Search code examples
rloopssplitsapply

loop and apply family functions for climate and yield data to calculate correlation


I have a file including around 350 columns; year, temperature for each day , yield for different sites. I need to group or split data by year, then calculate the correlation test between yield and each temperature column one by one. I wrote the script below, however, it produce the results only for one year, is there any suggestion where is the problem/issue (it does not go through each year).
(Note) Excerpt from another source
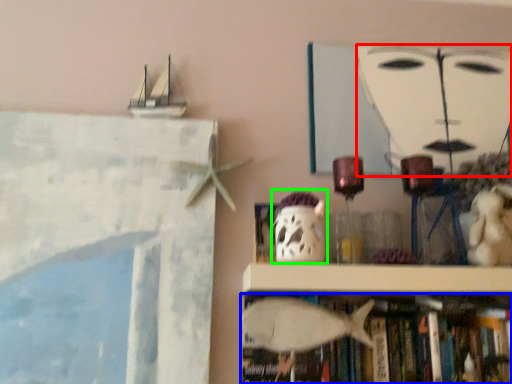
Question: Based on their relative distances, which object is nearer to human face (highlighted by a red box)? Choose from book (highlighted by a blue box) and ghost (highlighted by a green box).

Choices:
 (A) book
 (B) ghost

Answer: (B)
for (Y in unique(data_final$YEAR)) {
  # cat ("\n\n YEAR =", Y, "\n =========") # Write year Number
  subData <- data_final [data_final$YEAR == Y,] # Subset the data
  Tmax <- subData[, grepl ("TMAX", colnames (subData))]
  Yield <- subData$YIELD # get YIELD column
  cortest <- list ()
  
  for (i in 1:length (Tmax)) {
  cortest[[i]] <- cor(Tmax[[i]], Yield, use="pairwise.complete.obs", method = "pearson")
  
  }
  return(do.call ("rbind", cortest))
 }

Solution

  • Here is the answer

    corrresults <- as.data.frame(unique(data_final$YEAR))
    Tmax <- data_final[, grepl ("TMAX", colnames (data_final))]
    datasetup <- as.data.frame(matrix(data = NA, nrow=length(YEAR), ncol = length(Tmax)))
    corrresults <- cbind(corrresults, datasetup)
    colnames(corrresults) <- c("YEAR", seq(1, length(Tmax)))
    
    for (Y in 1:length(YEAR)) {
      
      subData <- data_final[data_final$YEAR == YEAR[Y],] # Subset the data
       
      Tmax <- subData[, grepl ("TMAX", colnames (subData))]
      Yield <- subData$YIELD # get YIELD column
      
      for (i in 1:length (Tmax)) {# Iterate over columns start with Tmax
        cortest <- cor(Tmax[[i]], Yield, use="pairwise.complete.obs", method = "pearson")
        corrresults[[Y, i+1]] <- cortest
          
      } # end of loop for 
     
    } # end of loop for YEAR
    
    write.csv(corrresults, file = "corrresults.csv")